The hunchback had a brainwave. It was just as if his pale, yellow, angular face had suddenly lit up.
“Yes,” he shouted. “Yes! That’s it! He’s the man who was with Mary Vendramini.”
“Fine. That’s all.” De Vincenzi signalled to Sani to take him away. “Make sure he does not leave his room.”
“Who killed him?” asked Bardi in his strident but firm voice.
“It doesn’t matter right now. You’ll find out. Go.” And he followed the two, closing the door behind him and starting down the stairs. Oh to be done with this, and to be done with it as soon as possible. What was waiting for him down below in the blue room?
The two officers stood at the door.
“Nothing?”
They shook their heads and moved aside. Inside, everyone was as he had left them. The widow, who turned to watch him, was also still waiting.

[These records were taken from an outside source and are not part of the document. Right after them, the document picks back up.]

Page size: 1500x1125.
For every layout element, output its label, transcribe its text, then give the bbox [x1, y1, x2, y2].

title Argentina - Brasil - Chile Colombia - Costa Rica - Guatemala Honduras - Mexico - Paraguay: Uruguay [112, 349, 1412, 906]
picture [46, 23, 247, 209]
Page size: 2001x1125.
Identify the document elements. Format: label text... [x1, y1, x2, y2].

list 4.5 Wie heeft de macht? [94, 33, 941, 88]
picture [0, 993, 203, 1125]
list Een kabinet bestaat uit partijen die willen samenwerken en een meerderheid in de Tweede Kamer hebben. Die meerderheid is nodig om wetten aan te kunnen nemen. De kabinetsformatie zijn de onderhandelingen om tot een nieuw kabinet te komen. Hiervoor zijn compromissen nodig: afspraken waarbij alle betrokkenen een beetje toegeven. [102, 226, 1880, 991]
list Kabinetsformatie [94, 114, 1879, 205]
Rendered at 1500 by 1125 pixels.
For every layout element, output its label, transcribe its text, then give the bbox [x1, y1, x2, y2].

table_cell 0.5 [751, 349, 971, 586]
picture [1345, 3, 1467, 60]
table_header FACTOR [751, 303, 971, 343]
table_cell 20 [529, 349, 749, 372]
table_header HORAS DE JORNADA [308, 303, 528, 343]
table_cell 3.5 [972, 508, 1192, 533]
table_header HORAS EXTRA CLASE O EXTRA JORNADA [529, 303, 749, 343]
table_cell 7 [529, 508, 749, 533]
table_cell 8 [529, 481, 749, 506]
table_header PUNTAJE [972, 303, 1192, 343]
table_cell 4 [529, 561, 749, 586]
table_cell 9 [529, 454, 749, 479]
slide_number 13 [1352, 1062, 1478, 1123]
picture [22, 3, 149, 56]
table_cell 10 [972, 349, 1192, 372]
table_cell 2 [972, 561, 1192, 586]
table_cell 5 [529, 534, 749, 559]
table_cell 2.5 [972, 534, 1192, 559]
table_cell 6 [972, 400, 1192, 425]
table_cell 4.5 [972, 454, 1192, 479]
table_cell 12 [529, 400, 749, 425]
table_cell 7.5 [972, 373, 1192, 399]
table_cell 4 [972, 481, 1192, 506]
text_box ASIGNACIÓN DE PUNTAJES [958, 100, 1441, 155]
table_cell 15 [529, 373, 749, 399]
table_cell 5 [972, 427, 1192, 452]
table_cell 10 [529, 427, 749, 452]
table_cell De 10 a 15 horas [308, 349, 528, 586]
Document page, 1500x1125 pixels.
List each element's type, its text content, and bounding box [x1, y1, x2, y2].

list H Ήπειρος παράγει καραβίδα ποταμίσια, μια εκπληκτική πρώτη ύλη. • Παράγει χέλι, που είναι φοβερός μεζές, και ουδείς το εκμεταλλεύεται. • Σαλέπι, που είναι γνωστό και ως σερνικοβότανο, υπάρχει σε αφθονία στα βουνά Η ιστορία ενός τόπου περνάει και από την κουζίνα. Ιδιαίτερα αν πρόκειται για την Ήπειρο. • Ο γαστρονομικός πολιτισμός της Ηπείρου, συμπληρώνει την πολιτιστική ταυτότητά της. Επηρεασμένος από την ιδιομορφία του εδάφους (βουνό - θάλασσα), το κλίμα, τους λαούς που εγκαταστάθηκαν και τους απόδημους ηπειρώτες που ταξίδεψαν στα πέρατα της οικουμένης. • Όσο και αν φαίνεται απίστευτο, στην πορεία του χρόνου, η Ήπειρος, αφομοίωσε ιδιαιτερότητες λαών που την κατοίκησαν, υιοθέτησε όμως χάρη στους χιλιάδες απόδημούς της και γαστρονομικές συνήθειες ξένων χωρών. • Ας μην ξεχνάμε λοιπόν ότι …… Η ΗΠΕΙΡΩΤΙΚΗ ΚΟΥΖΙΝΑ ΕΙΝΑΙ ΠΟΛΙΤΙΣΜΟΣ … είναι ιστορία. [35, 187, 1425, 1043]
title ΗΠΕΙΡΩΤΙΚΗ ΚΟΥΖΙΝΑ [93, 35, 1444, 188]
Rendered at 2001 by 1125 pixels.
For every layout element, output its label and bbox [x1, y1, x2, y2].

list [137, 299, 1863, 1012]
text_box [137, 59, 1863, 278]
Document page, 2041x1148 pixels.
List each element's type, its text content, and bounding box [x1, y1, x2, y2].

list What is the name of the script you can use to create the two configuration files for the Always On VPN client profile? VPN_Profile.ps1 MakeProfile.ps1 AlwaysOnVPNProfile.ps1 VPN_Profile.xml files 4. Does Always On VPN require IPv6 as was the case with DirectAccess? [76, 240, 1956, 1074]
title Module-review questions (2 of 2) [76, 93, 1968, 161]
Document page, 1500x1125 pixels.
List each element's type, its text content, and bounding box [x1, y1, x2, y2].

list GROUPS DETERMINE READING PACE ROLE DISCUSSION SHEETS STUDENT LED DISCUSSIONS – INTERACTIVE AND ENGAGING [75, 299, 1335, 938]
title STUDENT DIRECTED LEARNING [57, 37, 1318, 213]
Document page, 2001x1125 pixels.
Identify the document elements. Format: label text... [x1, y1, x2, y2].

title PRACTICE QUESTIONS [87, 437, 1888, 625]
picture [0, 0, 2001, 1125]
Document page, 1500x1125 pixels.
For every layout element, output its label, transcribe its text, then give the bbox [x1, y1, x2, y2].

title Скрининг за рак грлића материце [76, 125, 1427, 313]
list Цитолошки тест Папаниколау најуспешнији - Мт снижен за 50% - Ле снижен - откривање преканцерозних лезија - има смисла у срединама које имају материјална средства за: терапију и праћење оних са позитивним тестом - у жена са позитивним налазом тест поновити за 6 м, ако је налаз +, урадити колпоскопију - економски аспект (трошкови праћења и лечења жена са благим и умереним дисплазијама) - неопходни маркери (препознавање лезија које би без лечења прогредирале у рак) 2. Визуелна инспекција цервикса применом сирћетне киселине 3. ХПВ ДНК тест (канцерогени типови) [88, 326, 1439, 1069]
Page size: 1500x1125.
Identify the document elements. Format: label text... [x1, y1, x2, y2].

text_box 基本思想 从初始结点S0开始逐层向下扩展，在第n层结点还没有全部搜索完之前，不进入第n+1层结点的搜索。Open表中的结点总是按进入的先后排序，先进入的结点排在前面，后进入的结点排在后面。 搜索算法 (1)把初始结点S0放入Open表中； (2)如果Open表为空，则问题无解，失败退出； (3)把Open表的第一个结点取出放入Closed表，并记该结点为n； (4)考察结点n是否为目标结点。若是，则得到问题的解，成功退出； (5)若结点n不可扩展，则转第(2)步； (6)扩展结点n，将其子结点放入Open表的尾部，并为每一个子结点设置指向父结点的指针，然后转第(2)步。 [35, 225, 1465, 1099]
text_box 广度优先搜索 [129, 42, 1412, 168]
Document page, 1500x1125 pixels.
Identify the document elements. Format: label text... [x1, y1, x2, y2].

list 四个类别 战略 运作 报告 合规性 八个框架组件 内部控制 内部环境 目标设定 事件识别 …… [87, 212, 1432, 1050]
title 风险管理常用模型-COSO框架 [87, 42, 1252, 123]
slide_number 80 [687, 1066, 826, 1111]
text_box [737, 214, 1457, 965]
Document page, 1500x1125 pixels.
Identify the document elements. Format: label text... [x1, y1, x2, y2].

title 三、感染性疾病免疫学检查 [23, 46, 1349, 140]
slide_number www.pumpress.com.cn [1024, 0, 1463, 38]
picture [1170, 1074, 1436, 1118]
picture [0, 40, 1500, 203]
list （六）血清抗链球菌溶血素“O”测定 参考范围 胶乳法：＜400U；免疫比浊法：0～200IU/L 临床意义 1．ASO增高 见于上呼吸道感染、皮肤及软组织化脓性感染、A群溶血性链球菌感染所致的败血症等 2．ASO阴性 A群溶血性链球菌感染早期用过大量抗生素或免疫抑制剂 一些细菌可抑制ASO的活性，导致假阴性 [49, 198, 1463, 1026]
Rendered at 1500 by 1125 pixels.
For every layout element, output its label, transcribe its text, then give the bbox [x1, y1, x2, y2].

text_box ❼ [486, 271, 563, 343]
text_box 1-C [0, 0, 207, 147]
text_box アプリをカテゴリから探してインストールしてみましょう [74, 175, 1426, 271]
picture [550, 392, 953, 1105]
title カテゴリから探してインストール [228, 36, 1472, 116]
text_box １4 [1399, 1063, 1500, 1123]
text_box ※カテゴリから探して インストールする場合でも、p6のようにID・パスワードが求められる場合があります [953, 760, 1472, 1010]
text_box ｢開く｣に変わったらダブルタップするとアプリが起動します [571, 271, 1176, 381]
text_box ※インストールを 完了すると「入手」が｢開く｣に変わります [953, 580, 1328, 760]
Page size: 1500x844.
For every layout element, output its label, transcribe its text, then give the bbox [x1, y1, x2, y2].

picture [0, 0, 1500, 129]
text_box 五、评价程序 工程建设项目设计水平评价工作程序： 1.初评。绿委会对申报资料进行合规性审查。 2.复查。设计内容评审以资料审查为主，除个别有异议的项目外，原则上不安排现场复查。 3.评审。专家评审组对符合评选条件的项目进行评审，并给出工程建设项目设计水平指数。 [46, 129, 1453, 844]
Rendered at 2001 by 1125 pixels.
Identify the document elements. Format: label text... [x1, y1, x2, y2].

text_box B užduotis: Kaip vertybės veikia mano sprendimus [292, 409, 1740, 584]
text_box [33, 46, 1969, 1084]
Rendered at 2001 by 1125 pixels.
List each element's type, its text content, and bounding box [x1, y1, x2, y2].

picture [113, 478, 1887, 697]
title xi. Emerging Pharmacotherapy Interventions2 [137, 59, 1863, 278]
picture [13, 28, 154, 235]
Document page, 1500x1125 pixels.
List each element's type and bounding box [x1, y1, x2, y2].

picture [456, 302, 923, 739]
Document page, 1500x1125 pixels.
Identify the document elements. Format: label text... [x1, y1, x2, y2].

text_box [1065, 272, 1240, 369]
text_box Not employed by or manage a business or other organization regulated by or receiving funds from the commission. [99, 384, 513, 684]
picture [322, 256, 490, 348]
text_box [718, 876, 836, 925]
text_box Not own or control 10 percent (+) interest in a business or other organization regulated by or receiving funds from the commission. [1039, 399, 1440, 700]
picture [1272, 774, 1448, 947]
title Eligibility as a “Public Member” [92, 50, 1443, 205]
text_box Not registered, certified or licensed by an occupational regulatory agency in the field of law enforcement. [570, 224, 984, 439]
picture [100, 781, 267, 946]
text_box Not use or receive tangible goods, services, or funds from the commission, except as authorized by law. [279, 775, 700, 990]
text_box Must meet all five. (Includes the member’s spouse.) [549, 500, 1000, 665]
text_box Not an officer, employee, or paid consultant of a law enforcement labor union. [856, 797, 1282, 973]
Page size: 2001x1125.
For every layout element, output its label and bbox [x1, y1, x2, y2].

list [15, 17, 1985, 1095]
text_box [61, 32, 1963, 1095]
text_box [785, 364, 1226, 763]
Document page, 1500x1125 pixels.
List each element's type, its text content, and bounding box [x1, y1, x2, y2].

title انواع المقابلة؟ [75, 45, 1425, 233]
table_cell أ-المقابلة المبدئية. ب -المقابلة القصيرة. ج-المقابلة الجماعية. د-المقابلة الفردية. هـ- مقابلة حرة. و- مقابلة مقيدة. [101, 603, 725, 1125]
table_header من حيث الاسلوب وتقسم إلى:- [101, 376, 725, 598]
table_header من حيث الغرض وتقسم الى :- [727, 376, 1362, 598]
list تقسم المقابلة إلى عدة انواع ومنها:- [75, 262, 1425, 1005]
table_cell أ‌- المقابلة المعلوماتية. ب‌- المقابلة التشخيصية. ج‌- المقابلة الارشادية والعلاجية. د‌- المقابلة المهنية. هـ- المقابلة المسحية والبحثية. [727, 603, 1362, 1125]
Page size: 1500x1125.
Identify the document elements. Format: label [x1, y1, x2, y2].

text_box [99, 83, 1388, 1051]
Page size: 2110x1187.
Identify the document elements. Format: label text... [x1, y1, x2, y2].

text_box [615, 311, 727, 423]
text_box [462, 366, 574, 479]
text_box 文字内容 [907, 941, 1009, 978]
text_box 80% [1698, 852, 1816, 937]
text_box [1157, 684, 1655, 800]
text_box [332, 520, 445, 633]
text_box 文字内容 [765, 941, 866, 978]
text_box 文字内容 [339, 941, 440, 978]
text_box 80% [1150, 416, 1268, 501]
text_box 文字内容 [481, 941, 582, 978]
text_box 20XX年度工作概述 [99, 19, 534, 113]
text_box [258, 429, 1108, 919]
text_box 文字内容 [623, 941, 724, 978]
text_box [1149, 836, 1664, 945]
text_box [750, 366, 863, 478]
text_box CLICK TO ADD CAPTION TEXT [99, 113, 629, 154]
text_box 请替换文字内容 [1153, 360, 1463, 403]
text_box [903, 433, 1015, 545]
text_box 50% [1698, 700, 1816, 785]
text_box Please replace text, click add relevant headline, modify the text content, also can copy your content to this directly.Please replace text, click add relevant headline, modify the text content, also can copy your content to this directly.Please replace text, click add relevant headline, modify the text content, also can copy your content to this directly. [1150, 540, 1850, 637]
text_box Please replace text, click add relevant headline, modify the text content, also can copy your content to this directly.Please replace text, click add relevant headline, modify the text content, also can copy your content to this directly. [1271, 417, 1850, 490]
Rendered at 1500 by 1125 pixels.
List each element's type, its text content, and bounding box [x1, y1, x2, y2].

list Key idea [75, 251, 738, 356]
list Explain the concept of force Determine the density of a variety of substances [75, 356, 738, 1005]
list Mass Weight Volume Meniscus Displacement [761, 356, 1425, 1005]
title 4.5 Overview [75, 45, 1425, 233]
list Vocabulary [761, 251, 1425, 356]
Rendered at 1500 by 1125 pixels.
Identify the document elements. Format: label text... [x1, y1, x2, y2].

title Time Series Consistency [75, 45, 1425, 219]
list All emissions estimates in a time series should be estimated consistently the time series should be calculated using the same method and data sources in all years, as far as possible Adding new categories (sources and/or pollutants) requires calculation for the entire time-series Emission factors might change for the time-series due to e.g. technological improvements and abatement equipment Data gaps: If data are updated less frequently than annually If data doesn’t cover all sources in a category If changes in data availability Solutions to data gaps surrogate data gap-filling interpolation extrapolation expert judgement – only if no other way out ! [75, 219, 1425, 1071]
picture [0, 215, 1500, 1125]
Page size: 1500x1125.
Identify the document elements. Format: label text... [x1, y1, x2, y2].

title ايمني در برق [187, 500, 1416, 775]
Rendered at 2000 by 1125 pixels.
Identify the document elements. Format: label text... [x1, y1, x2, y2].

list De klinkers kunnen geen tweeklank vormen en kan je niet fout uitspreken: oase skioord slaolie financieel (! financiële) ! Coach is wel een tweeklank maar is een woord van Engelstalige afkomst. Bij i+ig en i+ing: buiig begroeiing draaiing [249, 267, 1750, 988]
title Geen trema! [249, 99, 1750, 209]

“Mrs Mary Alton, you are under arrest for the murder of Nicola Al Righetti, your first and only husband since the second marriage you contracted with Major Alton is null and void; and for complicity in the murders of Douglas Layng and Giorgio Novarreno, and for wounding Carin Nolan.”
The woman continued staring at him. After their initial shock, the others around her—George and Diana Flemington, Vilfredo Engel, Carlo Da Como and Pompeo Besesti—sat in suspended silence, as if pinned to the floor by a new anxiety, by the sensation that something awful, unexpected, even fatal was about to happen.
De Vincenzi repeated the charge. Mary Alton moved towards the table, picked up the two dolls, clasped them to her breast, kissed them and then sat down, where she began gently cradling them, caressing them and speaking to them in her measured voice, as harmonious as music, as sweet and nostalgic as a love song.
“You’re mine… mine, both of you… I’ll keep you for ever with me… good sisters… With me for ever!”
They took her in the car, through the rain, through streets and avenues and over fields, with the two porcelain dolls. They went through a gate, and then the car stopped in front of a large white building surrounded by flower beds. Two men in dark-blue shirts came to take her from Deputy Inspector Sani. Shortly afterwards a gentleman with a large, aquiline nose and gold-framed glasses received her in a dazzling, all-white room, where he began to observe her with intense curiosity. And all the while she cradled her dolls, singing lullabies of innocence.